Within the material, how many of the lines include the word "source"? State only that number.

BEGIN

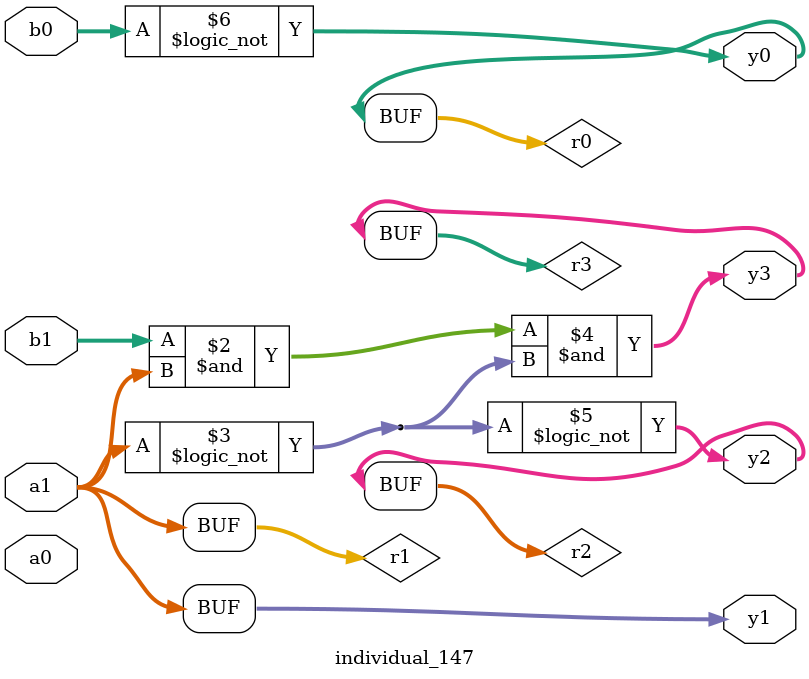
<source format=sv>
module individual_147(input logic [15:0] a1, input logic [15:0] a0, input logic [15:0] b1, input logic [15:0] b0, output logic [15:0] y3, output logic [15:0] y2, output logic [15:0] y1, output logic [15:0] y0);
logic [15:0] r0, r1, r2, r3; 
 always@(*) begin 
	 r0 = a0; r1 = a1; r2 = b0; r3 = b1; 
 	 r3  &=  r1 ;
 	 r2 = ! a1 ;
 	 r3  &=  r2 ;
 	 r2 = ! r2 ;
 	 r0 = ! b0 ;
 	 y3 = r3; y2 = r2; y1 = r1; y0 = r0; 
end
endmodule
</source>
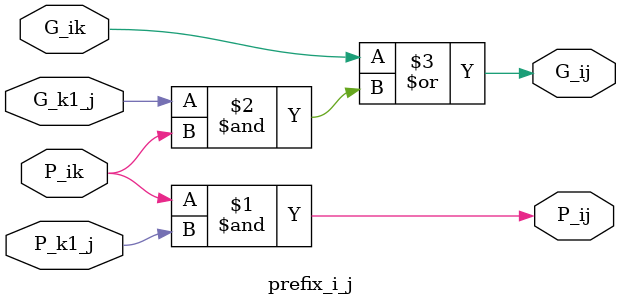
<source format=v>
/**********************************************************
// Copyright @ 2021 H. All rights reserved
// Contact with e611hx@gmail.com
============================================================
>> Author   : H
>> Date     : 2021-11-14
>> Filename    : prefix_i_j.v
>> Modulename  : prefix_i_j
>> Description : 
>> Version  : 1.0
************************************************************/

module prefix_i_j(
    // System Clock
    input        P_ik,
    input        P_k1_j,

    input        G_ik,
    input        G_k1_j,

    output       P_ij,
    output       G_ij
    
);

/*******************************************************************************
 *                                 Main Code
*******************************************************************************/

    assign P_ij = P_ik & P_k1_j;
    assign G_ij = G_ik | (G_k1_j & P_ik);
    
endmodule
</source>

END

> _SOLVED PROBLEM_
4